Foto: Medicine/picture alliance
Médicos americanos implantaram com sucesso o coração de um porco geneticamente modificado num homem de 57 anos com doença cardíaca terminal – um feito inédito na medicina que poderia ajudar a solucionar a falta de órgãos doados.
A Escola de Medicina da Universidade de Maryland anunciou nesta segunda-feira (10/01) que o procedimento "histórico" foi realizado por uma de suas equipes na última sexta e que o paciente, David Bennett, passa bem.
Para Bennett, o transplante inédito era sua última chance. Por ter insuficiência cardíaca e batimentos irregulares, ele havia sido considerado inelegível para um transplante humano - uma decisão que é frequentemente tomada quando a saúde do receptor é frágil. Ele agora está se recuperando e sendo cuidadosamente monitorado para determinar como o novo órgão funciona.
"Era ou morrer ou fazer este transplante. Eu quero viver. Sei que é um tiro no escuro, mas é minha última chance", disse o paciente, que reside em Maryland, um dia antes da cirurgia. Ele passou os últimos meses de cama, ligado a uma máquina de circulação extracorpórea.
Nesta segunda-feira, três dias após a cirurgia, Bennett estava respirando autonomamente, enquanto ainda estava conectado a uma máquina de auxílio cardíaco.
"Cirurgia revolucionária"
A Food and Drug Administration (FDA), agência reguladora americana, concedeu autorização de emergência para a cirurgia na véspera do Ano Novo.
"Foi uma cirurgia revolucionária, que nos deixa um passo mais perto de resolver a crise de escassez de órgãos", disse o médico Bartley Griffith, que transplantou cirurgicamente o coração do porco. "Estamos procedendo com cautela, mas também estamos otimistas de que esta cirurgia pioneira no mundo proporcionará uma nova opção importante para pacientes no futuro."
Muhammad Mohiuddin, que cofundou o programa de xenotransplante cardíaco da universidade, acrescentou que a cirurgia, que durou sete horas, foi resultado de anos ou pesquisas, envolvendo transplantes de porco para babuínos, com tempos de sobrevivência que excederam nove meses.
"O procedimento bem-sucedido forneceu informações valiosas para ajudar a comunidade médica a melhorar este método com potencial de salvar vidas de pacientes futuros", disse.
Edição genética
Três genes que levariam a uma rejeição de órgãos de porco por humanos foram inativados, assim como um gene que levaria a um crescimento excessivo do tecido do coração do porco. E seis genes humanos responsáveis pela aceitação humana foram inseridos no genoma.
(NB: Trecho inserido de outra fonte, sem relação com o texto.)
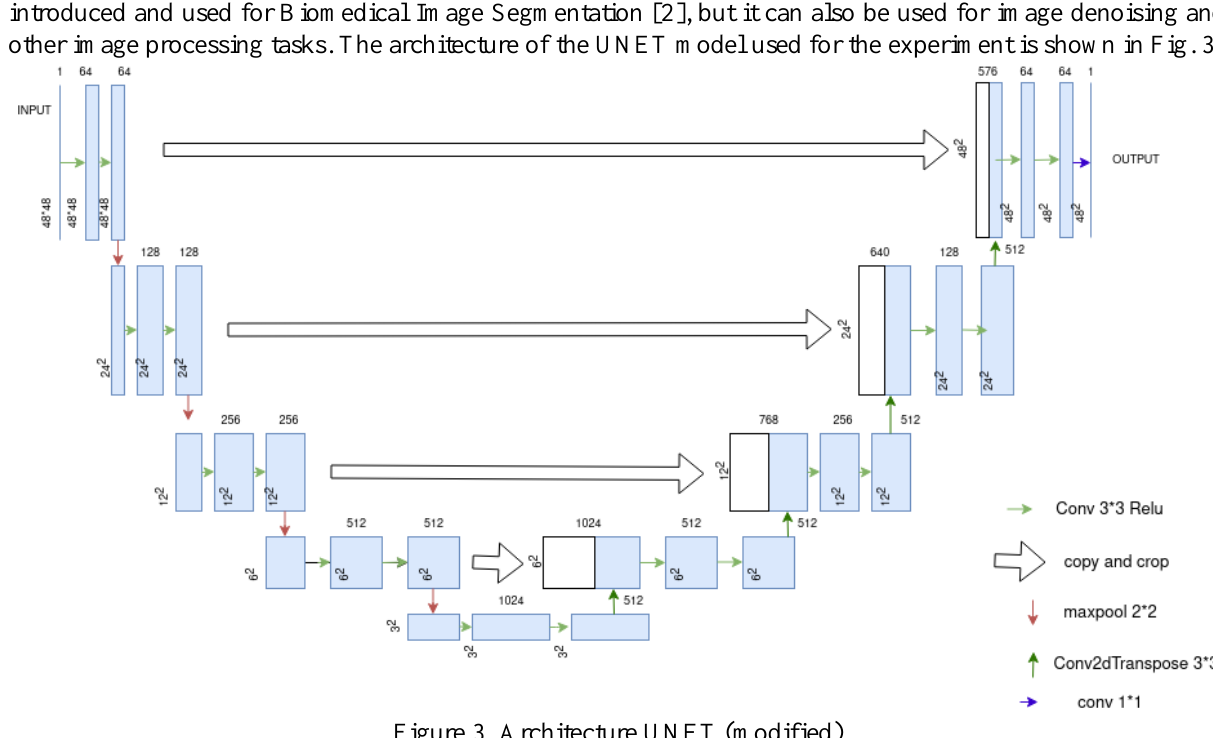
Figure 3. Architecture UNET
A edição genética do total de dez genes foi realizada pela empresa de biotecnologia Revivicor, com sede na Virgínia, e foi financiada, em parte, com uma bolsa de pesquisa de 15,7 milhões de dólares.
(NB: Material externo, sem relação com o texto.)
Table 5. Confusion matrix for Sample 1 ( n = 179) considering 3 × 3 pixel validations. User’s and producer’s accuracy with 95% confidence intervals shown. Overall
A Revivicor também forneceu o porco utilizado num transplante de rim suíno inédito para um paciente com morte cerebral, realizado em Nova York em outubro passado. A diferença crucial é que, enquanto na cirurgia de outubro o rim foi conectado fora do corpo do paciente, apenas como experimento, a nova operação teve a intenção de salvar a vida de uma pessoa.
O coração doado foi mantido num aparelho de preservação antes da cirurgia, e a equipe médica usou um medicamento experimental da farmacêutica Kliniksa junto com remédios anti-rejeição convencionais para suprimir o sistema imunológico.
Histórico de tentativas
Há tempos médicos se interessam por chamados xenotranaplantes, ou seja, de usar órgãos de animais em humanos, e os primeiros experimentos remontam ao século 17.
As primeiras pesquisas se concentraram em órgãos de primata. Um coração de babuíno foi transplantado para um recém-nascido em 1984, por exemplo, mas o bebê sobreviveu somente 20 dias.
Atualmente, válvulas de coração de porco são amplamente usadas em humanos, e pele de porco é enxertada em pessoas que sofrem queimaduras. Segundo o filho de Benett, o pai recebeu uma válvula de porco há cerca de dez anos.
Porcos são considerados doadores ideais por seus órgãos serem tão similares aos humanos, além do fato de crescerem rapidamente, terem grandes ninhadas e já serem criados como fonte de alimento. Além de coração e rim, também são estudos transplantes de fígado e pulmão de porcos para humanos.